One would think that New Zealand's smart leaders would be well aware of the detrimental unforeseen effects — and futility — of prohibition. Why would anybody believe that prohibition will work for cigarettes if it hasn't succeeded for medicines that are far less popular?

A plan to prohibit menthol cigarettes in the United States, I argued earlier this year, is likely to exacerbate racial imbalances in the criminal justice system. Young individuals, as well as Black and Brown populations, are particularly fond of menthol cigarettes.
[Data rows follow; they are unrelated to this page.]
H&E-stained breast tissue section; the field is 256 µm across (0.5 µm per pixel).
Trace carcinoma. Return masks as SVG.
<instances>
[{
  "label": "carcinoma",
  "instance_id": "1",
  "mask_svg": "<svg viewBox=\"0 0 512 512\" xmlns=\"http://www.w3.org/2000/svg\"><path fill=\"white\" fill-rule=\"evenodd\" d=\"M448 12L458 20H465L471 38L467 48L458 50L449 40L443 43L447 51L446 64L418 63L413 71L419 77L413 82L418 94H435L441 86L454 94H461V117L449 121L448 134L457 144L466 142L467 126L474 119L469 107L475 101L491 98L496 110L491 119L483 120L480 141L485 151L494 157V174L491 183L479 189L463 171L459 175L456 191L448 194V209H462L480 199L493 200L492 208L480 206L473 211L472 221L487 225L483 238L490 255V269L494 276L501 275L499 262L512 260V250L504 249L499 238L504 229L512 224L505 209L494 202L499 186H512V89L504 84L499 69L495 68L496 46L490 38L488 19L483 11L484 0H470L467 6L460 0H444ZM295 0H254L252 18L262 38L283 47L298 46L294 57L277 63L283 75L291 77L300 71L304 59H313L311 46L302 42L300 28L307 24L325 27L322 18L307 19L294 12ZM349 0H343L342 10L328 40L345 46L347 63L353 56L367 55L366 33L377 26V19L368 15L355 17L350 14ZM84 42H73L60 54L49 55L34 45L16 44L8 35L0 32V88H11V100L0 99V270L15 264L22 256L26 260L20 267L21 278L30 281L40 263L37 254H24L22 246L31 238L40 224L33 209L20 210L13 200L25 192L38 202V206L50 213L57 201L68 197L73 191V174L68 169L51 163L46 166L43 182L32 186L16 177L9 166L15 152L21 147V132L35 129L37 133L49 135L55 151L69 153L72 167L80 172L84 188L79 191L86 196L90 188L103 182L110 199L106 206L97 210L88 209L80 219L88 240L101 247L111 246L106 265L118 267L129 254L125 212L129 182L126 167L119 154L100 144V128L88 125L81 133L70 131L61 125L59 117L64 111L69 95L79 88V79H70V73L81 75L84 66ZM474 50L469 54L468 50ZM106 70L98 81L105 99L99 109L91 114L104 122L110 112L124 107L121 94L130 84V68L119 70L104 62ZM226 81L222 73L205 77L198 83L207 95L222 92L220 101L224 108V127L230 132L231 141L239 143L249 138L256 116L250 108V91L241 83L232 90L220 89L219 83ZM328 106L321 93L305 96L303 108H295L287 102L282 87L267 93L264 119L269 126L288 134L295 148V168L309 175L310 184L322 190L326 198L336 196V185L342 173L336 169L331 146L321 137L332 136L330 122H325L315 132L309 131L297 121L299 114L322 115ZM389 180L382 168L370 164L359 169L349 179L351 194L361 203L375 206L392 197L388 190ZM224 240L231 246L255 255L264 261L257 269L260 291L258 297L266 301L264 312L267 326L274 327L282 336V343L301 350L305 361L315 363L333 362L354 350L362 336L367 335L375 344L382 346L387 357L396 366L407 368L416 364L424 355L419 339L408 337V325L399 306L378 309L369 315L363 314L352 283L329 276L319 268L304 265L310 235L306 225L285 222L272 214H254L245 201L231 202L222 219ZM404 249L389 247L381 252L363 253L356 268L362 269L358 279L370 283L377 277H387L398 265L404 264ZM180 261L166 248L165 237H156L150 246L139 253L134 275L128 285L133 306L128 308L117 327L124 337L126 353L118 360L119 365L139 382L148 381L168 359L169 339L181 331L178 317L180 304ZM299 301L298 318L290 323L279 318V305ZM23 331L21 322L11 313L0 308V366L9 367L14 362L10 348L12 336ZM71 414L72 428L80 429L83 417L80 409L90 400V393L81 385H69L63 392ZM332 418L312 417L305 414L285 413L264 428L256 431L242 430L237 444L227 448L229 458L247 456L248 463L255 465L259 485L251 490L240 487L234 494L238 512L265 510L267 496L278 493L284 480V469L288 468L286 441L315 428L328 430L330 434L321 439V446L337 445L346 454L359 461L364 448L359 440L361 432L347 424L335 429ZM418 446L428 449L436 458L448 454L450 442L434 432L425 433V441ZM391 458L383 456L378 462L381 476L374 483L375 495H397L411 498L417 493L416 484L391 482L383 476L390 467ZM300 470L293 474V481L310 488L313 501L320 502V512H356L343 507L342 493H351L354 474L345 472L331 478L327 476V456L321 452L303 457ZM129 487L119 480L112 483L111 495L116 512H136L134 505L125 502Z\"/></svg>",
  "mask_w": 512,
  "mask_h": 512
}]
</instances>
With law enforcement already focused on the "low hanging fruit" of persons like Eric Garner selling loose cigarettes on the street, adding menthol cigarettes to the mix would simply exacerbate the problem.

New Zealand is not exempt from such a scenario. Currently, about 12% of New Zealanders smoke, whereas indigenous Maori people smoke at a rate of 29%. Expect black market tobacco dealers to pursue this minority demographic as a marketing target.

Maori are disproportionately represented in criminal justice statistics "to an alarming degree," according to the New Zealand Department of Corrections. Maori are imprisoned at double the rate of New Zealanders of European heritage, according to the New Zealand Herald in 2016. A gradual prohibition on tobacco products, as proposed by New Zealand officials, will only exacerbate the problem.

If New Zealand wants to reduce tobacco smoking's detrimental impacts, it should relax its vaping restrictions, which recently made most flavored ecigarettes illegal. Nicotine-containing ecigarettes have been shown to aid tobacco smokers in quitting. There's little indication that they're a gateway to tobacco use among teenagers.

New Zealand politicians still have time to alter their views on this.